I wanted to believe that, and I had convinced myself to accept it ever since I'd begun to have doubts. But lately, I had been wondering if that were the best thing for us. We were raised alone, taught by our Sensei that the outside world would shun us. Hate us. Fear us.
That had affected us, more than he had ever meant it to. We had come to accept that we would only receive affection and care from amongst ourselves. Our love was brotherly and basic, but I couldn't help but feel that would have to change at some point. We are adults, and our emotions have matured.
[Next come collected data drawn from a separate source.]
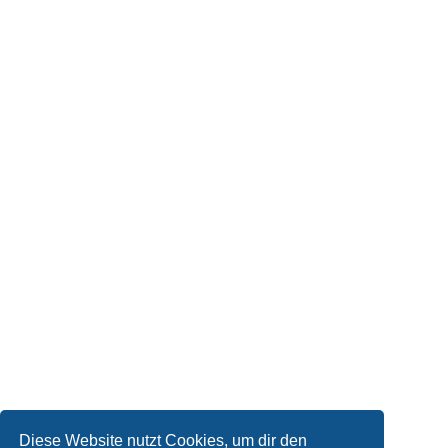
Diese Website nutzt Cookies, um dir den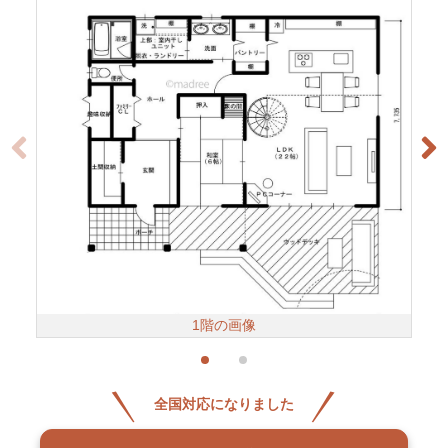
1階の画像
全国対応になりました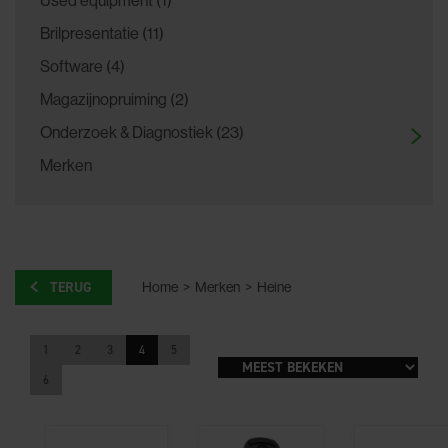
Brilpresentatie (11)
Software (4)
Magazijnopruiming (2)
Onderzoek & Diagnostiek (23)
Merken
TERUG
Home
>
Merken
>
Heine
1
2
3
4
5
6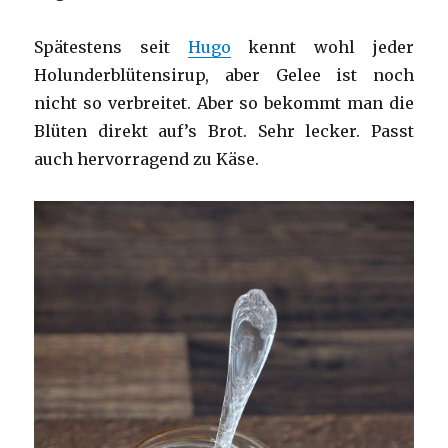
Spätestens seit
Hugo
kennt wohl jeder
Holunderblütensirup, aber Gelee ist noch
nicht so verbreitet. Aber so bekommt man die
Blüten direkt auf’s Brot. Sehr lecker. Passt
auch hervorragend zu Käse.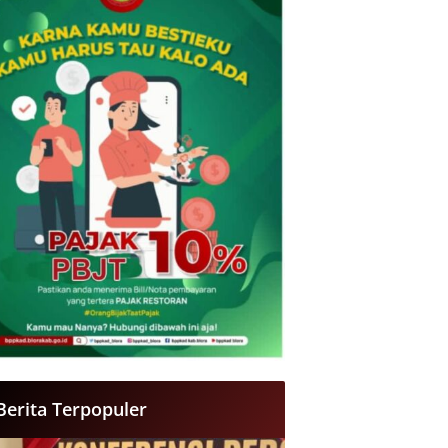
Berita Terpopuler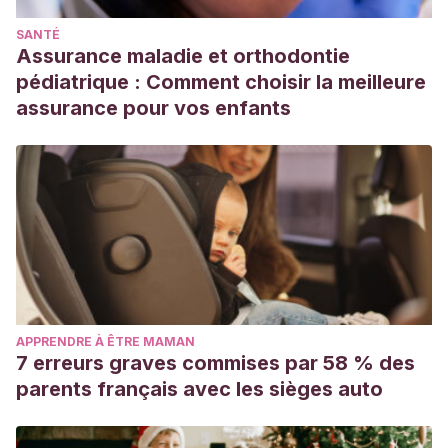
SANTÉ
Assurance maladie et orthodontie
pédiatrique : Comment choisir la meilleure
assurance pour vos enfants
APPRENDRE À ÊTRE MAMAN
7 erreurs graves commises par 58 % des
parents français avec les sièges auto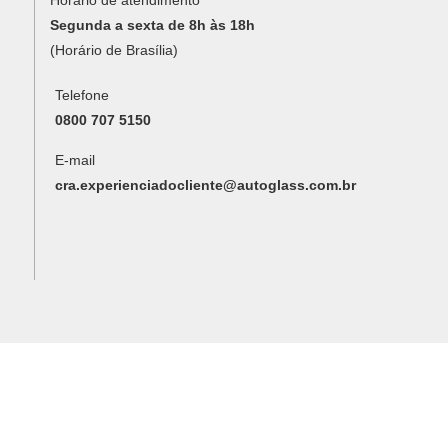
Segunda a sexta de 8h às 18h
(Horário de Brasília)
Telefone
0800 707 5150
E-mail
cra.experienciadocliente@autoglass.com.br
Splinter had been trying to protect us, but in some ways he made life harder. I could never voice these concerns to my brothers. The loss of our sensei was still too fresh. To question the ways in which he raised us would be sacrilege. Maybe when our grief lessened, and we begin to move forward, could I be more expressive of my thoughts.
If we ever move forward.
I lifted my hands over my head and locked them together to relieve the pressure that had gathered in my lower back, having sat in one position for so long. My knees creaked achingly as I raised to my feet, and the underside of my legs were numb where they had been rested upon the cement. I felt terrible, inside and out, and desperately needed to get my mind off everything.
I eyed the nearby fire escape ladder wearily, wondering if I had the tolerance to put up with any of April's complaints about my unexpected visit. It was better than going home to wallow in my thoughts, I concluded, and began my decent down it.
In comparison to the recent hellish events, April's ranting should seem rather tame.